| To do |
Go through the listing below and repeat it exactly, dropping the pictures.

| Materials provided |
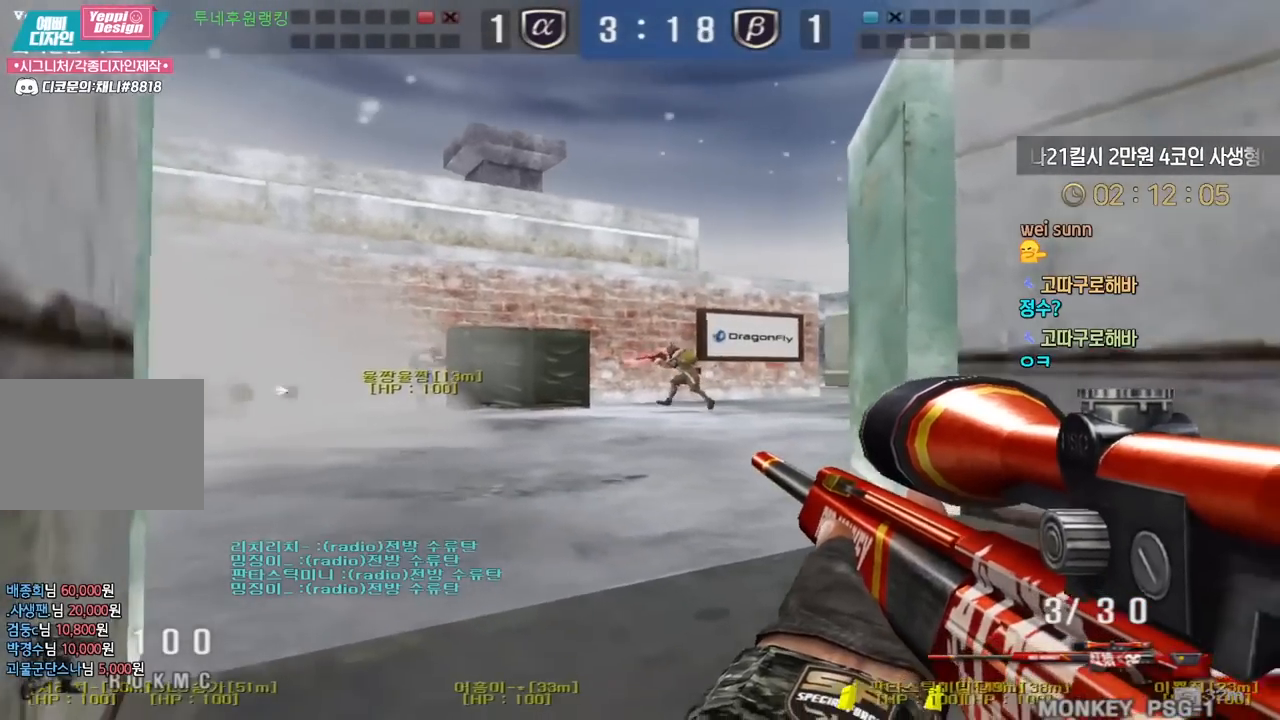
{"keys": ["w"], "events": [[333, "ctrl", "up"], [417, "w", "down"]]}
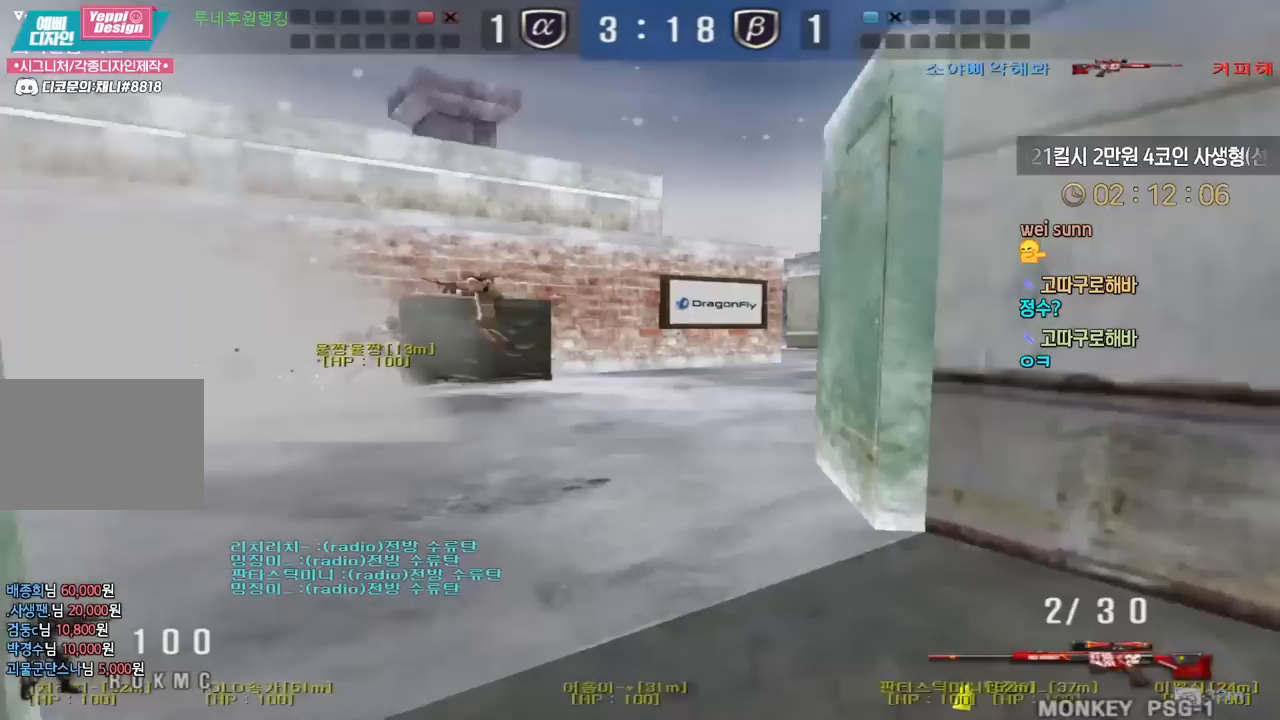
{"keys": ["a", "w"], "events": [[50, "a", "down"], [250, "ctrl", "down"], [267, "space", "down"], [283, "a", "up"], [283, "w", "up"], [333, "ctrl", "up"], [350, "a", "down"], [350, "space", "up"], [350, "w", "down"]]}
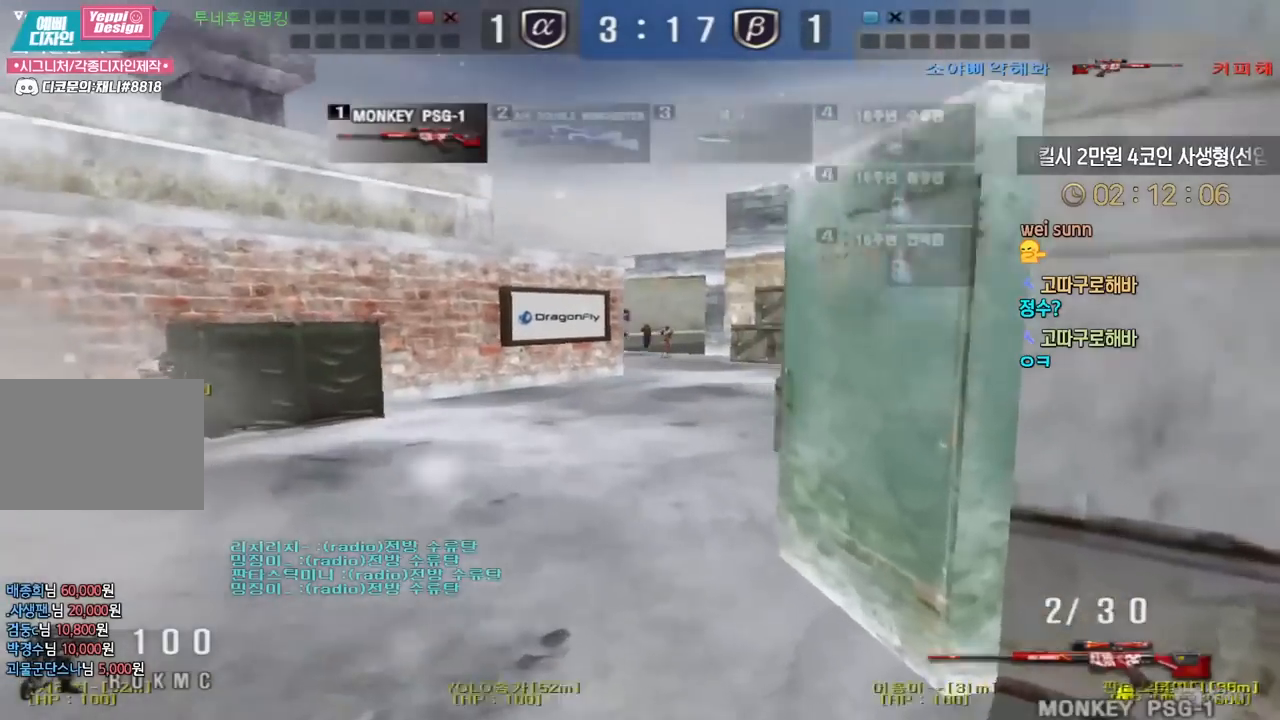
{"keys": ["ctrl", "space"], "events": [[67, "w", "up"], [150, "s", "down"], [467, "ctrl", "down"], [500, "a", "up"], [500, "s", "up"], [500, "space", "down"]]}
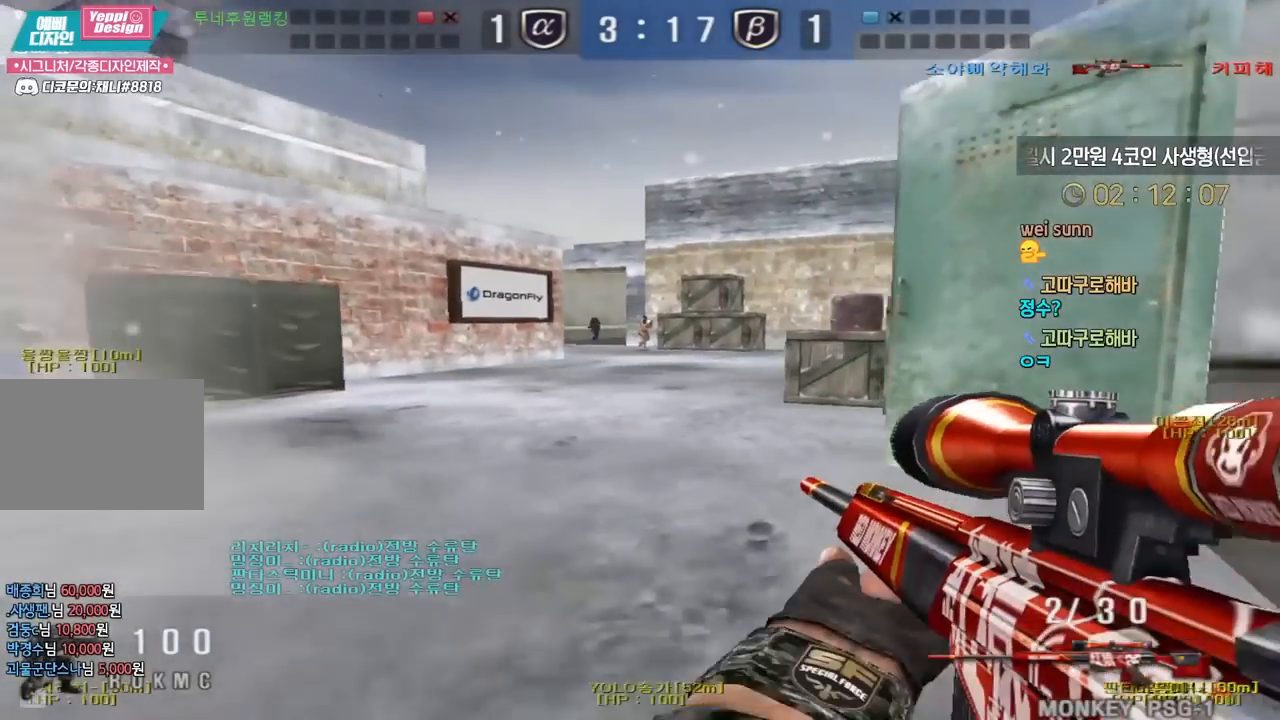
{"keys": ["a", "s"], "events": [[33, "ctrl", "up"], [67, "space", "up"], [83, "a", "down"], [83, "s", "down"]]}
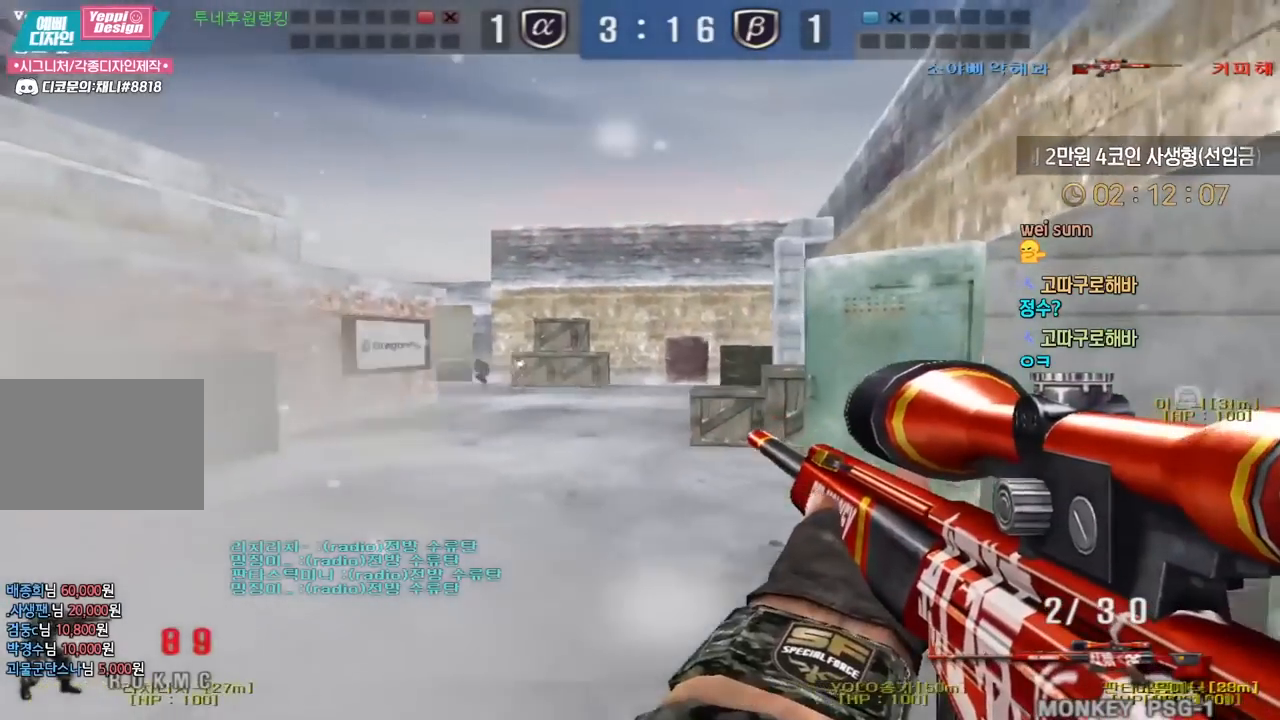
{"keys": ["a", "w"], "events": [[233, "ctrl", "down"], [250, "a", "up"], [267, "s", "up"], [383, "a", "down"], [383, "w", "down"], [400, "ctrl", "up"]]}
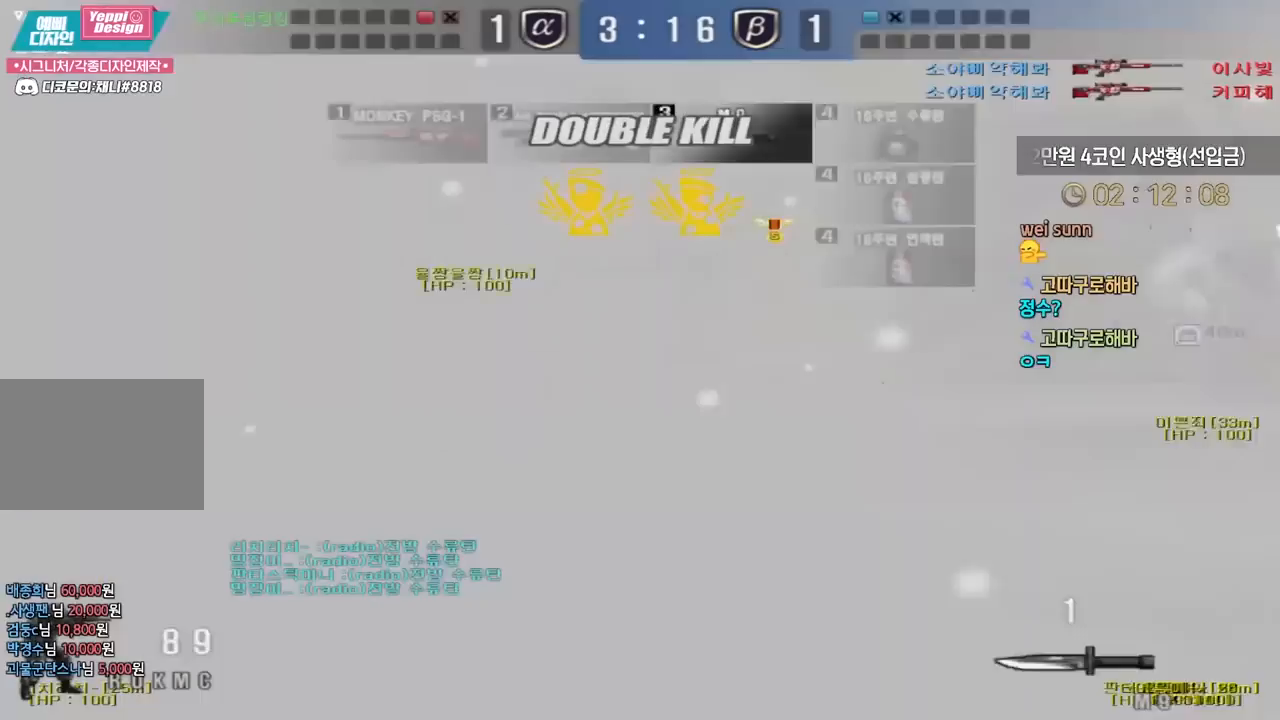
{"keys": ["a", "w"], "events": []}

| Solution for this problem |
{"keys": ["w"], "events": [[333, "ctrl", "up"], [417, "w", "down"]]}
{"keys": ["a", "w"], "events": [[50, "a", "down"], [250, "ctrl", "down"], [267, "space", "down"], [283, "a", "up"], [283, "w", "up"], [333, "ctrl", "up"], [350, "a", "down"], [350, "space", "up"], [350, "w", "down"]]}
{"keys": ["ctrl", "space"], "events": [[67, "w", "up"], [150, "s", "down"], [467, "ctrl", "down"], [500, "a", "up"], [500, "s", "up"], [500, "space", "down"]]}
{"keys": ["a", "s"], "events": [[33, "ctrl", "up"], [67, "space", "up"], [83, "a", "down"], [83, "s", "down"]]}
{"keys": ["a", "w"], "events": [[233, "ctrl", "down"], [250, "a", "up"], [267, "s", "up"], [383, "a", "down"], [383, "w", "down"], [400, "ctrl", "up"]]}
{"keys": ["a", "w"], "events": []}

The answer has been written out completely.